(Stored data entries)
┄┄┄┄┄┄┄┄┄┄┄┄┄┄┄┄┄┄┄┄
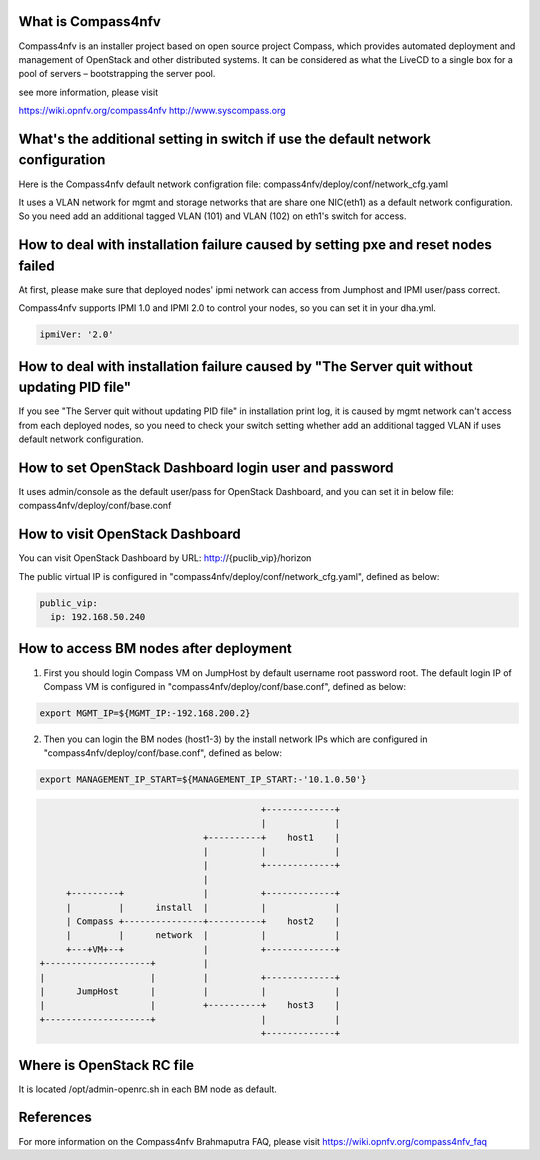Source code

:.. This work is licensed under a Creative Commons Attribution 4.0 International License.
.. http://creativecommons.org/licenses/by/4.0
.. (c) Weidong Shao (HUAWEI) and Justin Chi (HUAWEI)


What is Compass4nfv
===================

Compass4nfv is an installer project based on open source project Compass,
which provides automated deployment and management of OpenStack and other distributed systems.
It can be considered as what the LiveCD to a single box for a pool of servers – bootstrapping
the server pool.

see more information, please visit

https://wiki.opnfv.org/compass4nfv
http://www.syscompass.org

What's the additional setting in switch if use the default network configuration
================================================================================

Here is the Compass4nfv default network configration file:
compass4nfv/deploy/conf/network_cfg.yaml

It uses a VLAN network for mgmt and storage networks that are share one NIC(eth1) as a
default network configuration. So you need add an additional tagged VLAN (101) and VLAN (102) on
eth1's switch for access.

How to deal with installation failure caused by setting pxe and reset nodes failed
==================================================================================

At first, please make sure that deployed nodes' ipmi network can access from Jumphost and
IPMI user/pass correct.

Compass4nfv supports IPMI 1.0 and IPMI 2.0 to control your nodes, so you can set it in your dha.yml.

.. code-block:: yaml

    ipmiVer: '2.0'

How to deal with installation failure caused by "The Server quit without updating PID file"
===========================================================================================

If you see "The Server quit without updating PID file" in installation print log, it is caused by
mgmt network can't access from each deployed nodes, so you need to check your switch setting whether
add an additional tagged VLAN if uses default network configuration.

How to set OpenStack Dashboard login user and password
======================================================

It uses admin/console as the default user/pass for OpenStack Dashboard, and you can set it in below file:
compass4nfv/deploy/conf/base.conf

How to visit OpenStack Dashboard
================================

You can visit OpenStack Dashboard by URL: http://{puclib_vip}/horizon

The public virtual IP is configured in "compass4nfv/deploy/conf/network_cfg.yaml", defined as below:

.. code-block:: yaml

    public_vip:
      ip: 192.168.50.240

How to access BM nodes after deployment
=======================================

1. First you should login Compass VM on JumpHost by default username root password root. The default login IP of Compass VM is configured in "compass4nfv/deploy/conf/base.conf", defined as below:

.. code-block:: bash

    export MGMT_IP=${MGMT_IP:-192.168.200.2}

2. Then you can login the BM nodes (host1-3) by the install network IPs which are configured in "compass4nfv/deploy/conf/base.conf", defined as below:

.. code-block:: bash

    export MANAGEMENT_IP_START=${MANAGEMENT_IP_START:-'10.1.0.50'}


.. code-block:: console


                                              +-------------+
                                              |             |
                                   +----------+    host1    |
                                   |          |             |
                                   |          +-------------+
                                   |
         +---------+               |          +-------------+
         |         |      install  |          |             |
         | Compass +---------------+----------+    host2    |
         |         |      network  |          |             |
         +---+VM+--+               |          +-------------+
    +--------------------+         |
    |                    |         |          +-------------+
    |      JumpHost      |         |          |             |
    |                    |         +----------+    host3    |
    +--------------------+                    |             |
                                              +-------------+


Where is OpenStack RC file
==========================

It is located /opt/admin-openrc.sh in each BM node as default.

References
==========
For more information on the Compass4nfv Brahmaputra FAQ, please visit
https://wiki.opnfv.org/compass4nfv_faq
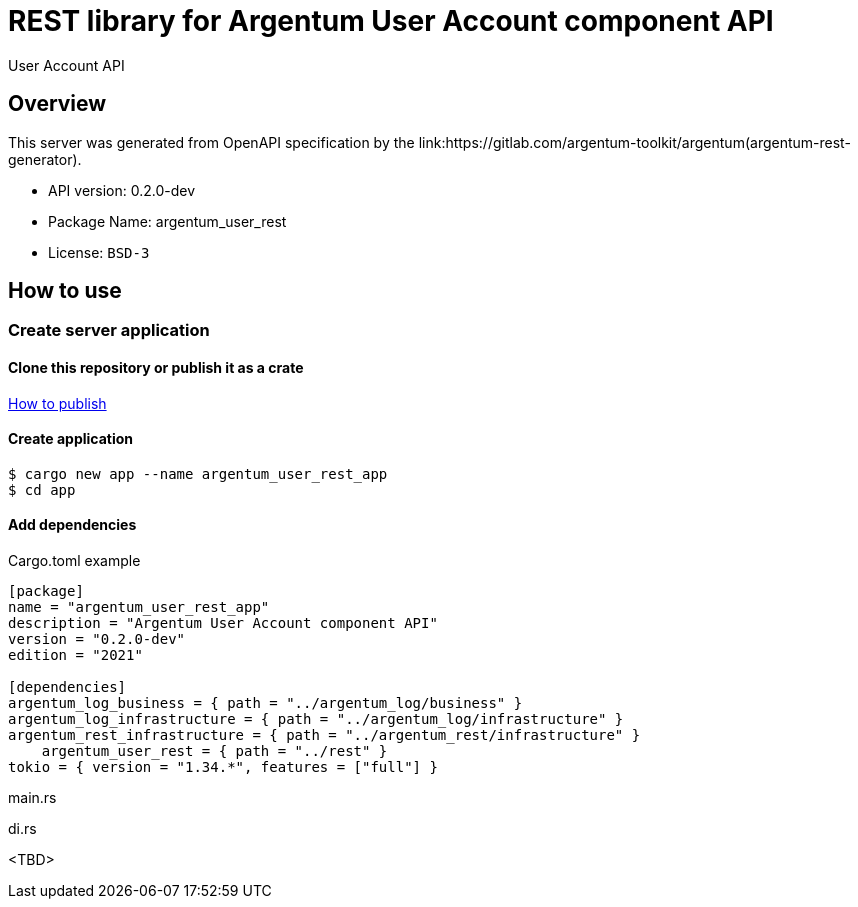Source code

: = REST library for Argentum User Account component API

User Account API


== Overview

This server was generated from OpenAPI specification by the link:https://gitlab.com/argentum-toolkit/argentum(argentum-rest-generator).

- API version: 0.2.0-dev
- Package Name: argentum_user_rest
    - License: `BSD-3`


== How to use

=== Create server application

==== Clone this repository or publish it as a crate


link:https://doc.rust-lang.org/cargo/commands/cargo-publish.html[How to publish]

==== Create application

[source,bash]
....
$ cargo new app --name argentum_user_rest_app
$ cd app
....

==== Add dependencies

.Cargo.toml example
[source,toml]
....
[package]
name = "argentum_user_rest_app"
description = "Argentum User Account component API"
version = "0.2.0-dev"
edition = "2021"

[dependencies]
argentum_log_business = { path = "../argentum_log/business" }
argentum_log_infrastructure = { path = "../argentum_log/infrastructure" }
argentum_rest_infrastructure = { path = "../argentum_rest/infrastructure" }
    argentum_user_rest = { path = "../rest" }
tokio = { version = "1.34.*", features = ["full"] }
....

.main.rs
[source,rust]
....

....

.di.rs
[source,rust]
....

....
<TBD>
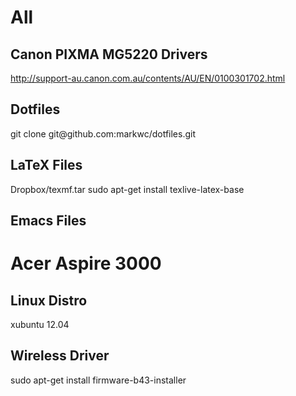 * All
** Canon PIXMA MG5220 Drivers
   http://support-au.canon.com.au/contents/AU/EN/0100301702.html
** Dotfiles
   git clone git@github.com:markwc/dotfiles.git
** LaTeX Files
   Dropbox/texmf.tar
   sudo apt-get install texlive-latex-base
** Emacs Files   
* Acer Aspire 3000
** Linux Distro
  xubuntu 12.04
** Wireless Driver
  sudo apt-get install firmware-b43-installer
┄┄┄┄┄┄┄┄┄┄┄┄┄┄┄┄┄┄┄┄
- Aim of the task -
Restate the records above in full and word for word, but do not carry over any pictures.

- Your solution -
Source code

:.. This work is licensed under a Creative Commons Attribution 4.0 International License.
.. http://creativecommons.org/licenses/by/4.0
.. (c) Weidong Shao (HUAWEI) and Justin Chi (HUAWEI)


What is Compass4nfv
===================

Compass4nfv is an installer project based on open source project Compass,
which provides automated deployment and management of OpenStack and other distributed systems.
It can be considered as what the LiveCD to a single box for a pool of servers – bootstrapping
the server pool.

see more information, please visit

https://wiki.opnfv.org/compass4nfv
http://www.syscompass.org

What's the additional setting in switch if use the default network configuration
================================================================================

Here is the Compass4nfv default network configration file:
compass4nfv/deploy/conf/network_cfg.yaml

It uses a VLAN network for mgmt and storage networks that are share one NIC(eth1) as a
default network configuration. So you need add an additional tagged VLAN (101) and VLAN (102) on
eth1's switch for access.

How to deal with installation failure caused by setting pxe and reset nodes failed
==================================================================================

At first, please make sure that deployed nodes' ipmi network can access from Jumphost and
IPMI user/pass correct.

Compass4nfv supports IPMI 1.0 and IPMI 2.0 to control your nodes, so you can set it in your dha.yml.

.. code-block:: yaml

    ipmiVer: '2.0'

How to deal with installation failure caused by "The Server quit without updating PID file"
===========================================================================================

If you see "The Server quit without updating PID file" in installation print log, it is caused by
mgmt network can't access from each deployed nodes, so you need to check your switch setting whether
add an additional tagged VLAN if uses default network configuration.

How to set OpenStack Dashboard login user and password
======================================================

It uses admin/console as the default user/pass for OpenStack Dashboard, and you can set it in below file:
compass4nfv/deploy/conf/base.conf

How to visit OpenStack Dashboard
================================

You can visit OpenStack Dashboard by URL: http://{puclib_vip}/horizon

The public virtual IP is configured in "compass4nfv/deploy/conf/network_cfg.yaml", defined as below:

.. code-block:: yaml

    public_vip:
      ip: 192.168.50.240

How to access BM nodes after deployment
=======================================

1. First you should login Compass VM on JumpHost by default username root password root. The default login IP of Compass VM is configured in "compass4nfv/deploy/conf/base.conf", defined as below:

.. code-block:: bash

    export MGMT_IP=${MGMT_IP:-192.168.200.2}

2. Then you can login the BM nodes (host1-3) by the install network IPs which are configured in "compass4nfv/deploy/conf/base.conf", defined as below:

.. code-block:: bash

    export MANAGEMENT_IP_START=${MANAGEMENT_IP_START:-'10.1.0.50'}


.. code-block:: console


                                              +-------------+
                                              |             |
                                   +----------+    host1    |
                                   |          |             |
                                   |          +-------------+
                                   |
         +---------+               |          +-------------+
         |         |      install  |          |             |
         | Compass +---------------+----------+    host2    |
         |         |      network  |          |             |
         +---+VM+--+               |          +-------------+
    +--------------------+         |
    |                    |         |          +-------------+
    |      JumpHost      |         |          |             |
    |                    |         +----------+    host3    |
    +--------------------+                    |             |
                                              +-------------+


Where is OpenStack RC file
==========================

It is located /opt/admin-openrc.sh in each BM node as default.

References
==========
For more information on the Compass4nfv Brahmaputra FAQ, please visit
https://wiki.opnfv.org/compass4nfv_faq
Source code

: = REST library for Argentum User Account component API

User Account API


== Overview

This server was generated from OpenAPI specification by the link:https://gitlab.com/argentum-toolkit/argentum(argentum-rest-generator).

- API version: 0.2.0-dev
- Package Name: argentum_user_rest
    - License: `BSD-3`


== How to use

=== Create server application

==== Clone this repository or publish it as a crate


link:https://doc.rust-lang.org/cargo/commands/cargo-publish.html[How to publish]

==== Create application

[source,bash]
....
$ cargo new app --name argentum_user_rest_app
$ cd app
....

==== Add dependencies

.Cargo.toml example
[source,toml]
....
[package]
name = "argentum_user_rest_app"
description = "Argentum User Account component API"
version = "0.2.0-dev"
edition = "2021"

[dependencies]
argentum_log_business = { path = "../argentum_log/business" }
argentum_log_infrastructure = { path = "../argentum_log/infrastructure" }
argentum_rest_infrastructure = { path = "../argentum_rest/infrastructure" }
    argentum_user_rest = { path = "../rest" }
tokio = { version = "1.34.*", features = ["full"] }
....

.main.rs
[source,rust]
....

....

.di.rs
[source,rust]
....

....
<TBD>
 * All
** Canon PIXMA MG5220 Drivers
   http://support-au.canon.com.au/contents/AU/EN/0100301702.html
** Dotfiles
   git clone git@github.com:markwc/dotfiles.git
** LaTeX Files
   Dropbox/texmf.tar
   sudo apt-get install texlive-latex-base
** Emacs Files   
* Acer Aspire 3000
** Linux Distro
  xubuntu 12.04
** Wireless Driver
  sudo apt-get install firmware-b43-installer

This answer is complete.